The Commission proposes streamlining the related processes in order for them to provide input into the preparation of the implementation package and the spring report.
Medium-term strategy. The Commission wishes to put more emphasis on the medium term in the economic and employment fields so as to enhance the stability of guidelines and recommendations, allowing Member States to frame credible policy strategies geared towards implementing the recommendations and to avoid permanent redefinition of strategies. The policy strategy will therefore be related more clearly to the achievement of the objectives of the Lisbon agenda. Likewise, the focus will be shifted from defining policy strategies to implementing them. All of this will improve the visibility and impact of the strategy.
Broad economic policy guidelines. The BEPGs are to remain annual and will be fully reviewed only once every three years, subject to a review carried out on the Commission's initiative if it deems that the circumstances so warrant. The BEPGs are therefore more strategic, concentrating more on basics.
Employment guidelines. Similar benefits could be obtained for the employment guidelines (the Luxembourg process), with more substantial reviews every three years and the alignment of their timeframe to the deadline of 2010.
Internal market. The Cardiff process will concentrate on a more in-depth analysis of a limited number of core topics each year. The internal market strategy has adopted a five-year timeframe and its next phase could therefore be linked more closely with the Lisbon strategy. An agenda for action to be implemented up to 2006 should therefore be defined.

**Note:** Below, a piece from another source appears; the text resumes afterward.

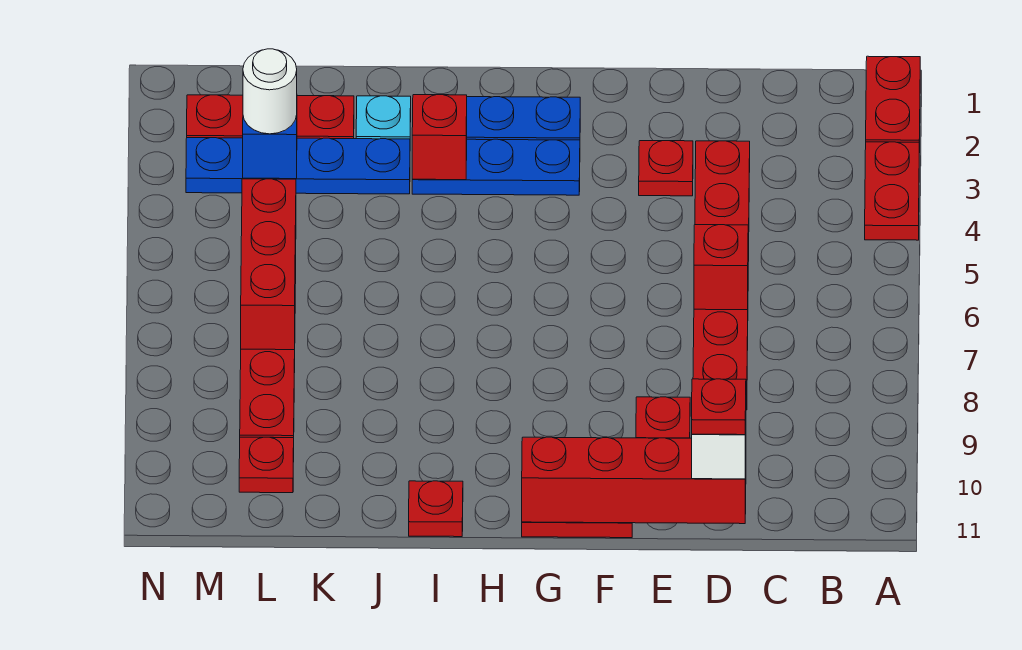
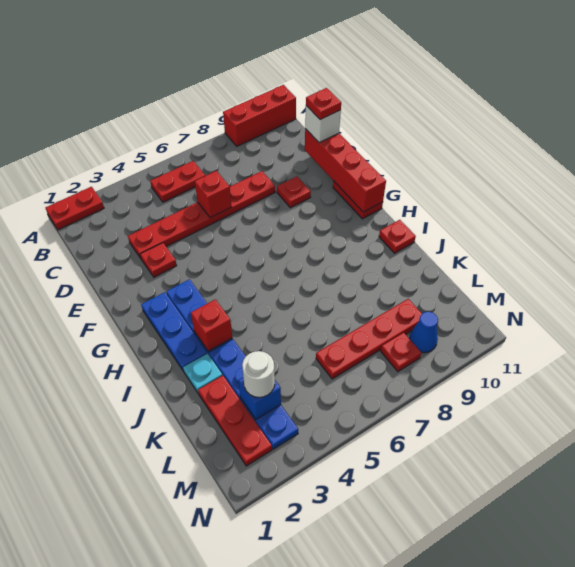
red 1x2 plate [865,142,919,240] -> red 1x2 plate moved to [150,161,205,202]
red 1x3 brick [241,179,296,350] -> red 1x3 brick moved to [223,85,296,146]
red 1x1 plate [239,437,294,493] -> red 1x1 plate moved to [381,332,421,371]
none -> blue 1x1 cone [409,312,438,353]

Coherence of the guidelines package. The areas covered by the various instruments need to be more clearly specified. The BEPGs maintain their central role and address macroeconomic policies, putting the necessary emphasis on structural policies aimed at promoting growth potential, employment and social cohesion, sustainable development and the transition towards a knowledge-based economy. The Luxembourg and Cardiff processes will make it possible to deal with their respective subject-matters in greater detail. The employment guidelines will keep their wide policy scope and their role as the main tool for policy coordination in the employment sphere, fully in line with the BEPGs. The Cardiff process will differentiate more clearly between the broader employment recommendations in the BEPGs and the specific actions of the internal market strategy at Community level.
Before they are introduced, all new coordination procedures, apart from those mentioned above, must demonstrate that the issues raised cannot be dealt with under existing procedures and that the new procedures bring real added value.
Timetable. The streamlining should be carried out in the run-up to the spring 2003 European Council.